需要注意的是,这里的Variable实际上也是一个Symbol。每个基本Symbol最终会对应到一个Node,每个Node都有对应的属性attr,attr中有一个字段为op。当这个Symbol表示Varaible时(通常是输入数据),attr中的op字段为空。

Symbol包含的成员变量为std::vector<NodeEntry> outputs,NodeEntry中包含一个指向Node的指针。


Mxnet的Symbol可以绑定到一个Executor上,在解析为Graph之后,得以执行。



### TensorFlow

用户配置网络的核心概念是`Tensor`,在Python端定义了`Tensor`,在这里可以直接参考TensorFlow对Tensor的注释:


A `Tensor` is a symbolic handle to one of the outputs of an `Operation`. It does not hold the values of that operation's output, but instead provides a means of computing those values in a TensorFlow @{tf.Session}.

一个简单的使用样例如下:

```python
  # Build a dataflow graph.
  c = tf.constant([[1.0, 2.0], [3.0, 4.0]])
  d = tf.constant([[1.0, 1.0], [0.0, 1.0]])
  e = tf.matmul(c, d)

  # Construct a `Session` to execute the graph.
  sess = tf.Session()

  # Execute the graph and store the value that `e` represents in `result`.
  result = sess.run(e)
```

  
Tensor的一些主要成员变量和接口可以参考如下:

```python
@property
def op(self):
  """The `Operation` that produces this tensor as an output."""
  return self._op

@property
def dtype(self):
   """The `DType` of elements in this tensor."""
  return self._dtype

@property
def graph(self):
  """The `Graph` that contains this tensor."""
  return self._op.graph

@property
def name(self):
  """The string name of this tensor."""
  if not self._op.name:
    raise ValueError("Operation was not named: %s" % self._op)
  return "%s:%d" % (self._op.name, self._value_index)

@property
def device(self):
  """The name of the device on which this tensor will be produced, or None."""
  return self._op.device
```

TensorFlow的Tensor可以作为target被session来run,实际上是Tensor已经包含了所有的Graph信息,可以track data dependency。


### Dynet

用户配置网络的核心概念是`Expression`,在C++端定义了`Expression`。
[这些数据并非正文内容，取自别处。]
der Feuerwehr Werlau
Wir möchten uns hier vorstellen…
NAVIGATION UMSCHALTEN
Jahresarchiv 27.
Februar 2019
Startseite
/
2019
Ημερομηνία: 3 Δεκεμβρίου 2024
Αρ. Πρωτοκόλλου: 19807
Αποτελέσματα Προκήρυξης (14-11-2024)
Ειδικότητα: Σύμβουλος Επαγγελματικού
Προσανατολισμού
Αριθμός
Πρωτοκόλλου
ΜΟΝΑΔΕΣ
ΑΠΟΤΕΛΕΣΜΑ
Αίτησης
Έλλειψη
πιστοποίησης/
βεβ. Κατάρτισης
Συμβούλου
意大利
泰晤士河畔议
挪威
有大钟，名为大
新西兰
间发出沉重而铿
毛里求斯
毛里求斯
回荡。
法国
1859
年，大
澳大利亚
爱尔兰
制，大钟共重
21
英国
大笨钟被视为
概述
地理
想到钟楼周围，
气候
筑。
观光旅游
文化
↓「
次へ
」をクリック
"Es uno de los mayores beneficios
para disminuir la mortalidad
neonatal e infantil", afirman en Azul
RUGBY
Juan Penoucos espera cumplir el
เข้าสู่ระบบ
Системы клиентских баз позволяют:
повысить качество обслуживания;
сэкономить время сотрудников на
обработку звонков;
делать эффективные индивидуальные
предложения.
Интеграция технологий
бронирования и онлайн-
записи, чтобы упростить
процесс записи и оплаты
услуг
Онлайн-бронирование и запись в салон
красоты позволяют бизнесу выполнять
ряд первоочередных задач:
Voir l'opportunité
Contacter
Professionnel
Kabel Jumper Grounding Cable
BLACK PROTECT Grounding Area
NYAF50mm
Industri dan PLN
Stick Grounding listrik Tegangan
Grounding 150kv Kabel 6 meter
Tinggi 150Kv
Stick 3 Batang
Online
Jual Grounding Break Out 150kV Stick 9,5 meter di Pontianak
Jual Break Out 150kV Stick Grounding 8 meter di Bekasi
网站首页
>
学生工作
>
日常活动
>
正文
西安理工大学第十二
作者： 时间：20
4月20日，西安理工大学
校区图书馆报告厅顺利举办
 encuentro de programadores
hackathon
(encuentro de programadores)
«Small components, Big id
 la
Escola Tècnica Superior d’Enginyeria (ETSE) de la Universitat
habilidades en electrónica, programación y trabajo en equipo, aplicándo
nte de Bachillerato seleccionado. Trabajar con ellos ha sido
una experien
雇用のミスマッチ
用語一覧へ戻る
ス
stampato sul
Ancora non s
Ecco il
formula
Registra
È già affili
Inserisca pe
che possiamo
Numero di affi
用户通过书写Expression来完成Graph的构建。

一个简单的使用样例如下:

```cpp
ComputationGraph cg;
Expression W = parameter(cg, pW);

Expression in = input(cg, xs[i]);
Expression label = input(cg, ys[i]);
Expression pred = W * in;
Expression loss = square(pred - label);
```

需要注意的是,输入数据以及参数也同样使用Expression来书写。每个Expression对应一个Node,输入数据也对应一个Node。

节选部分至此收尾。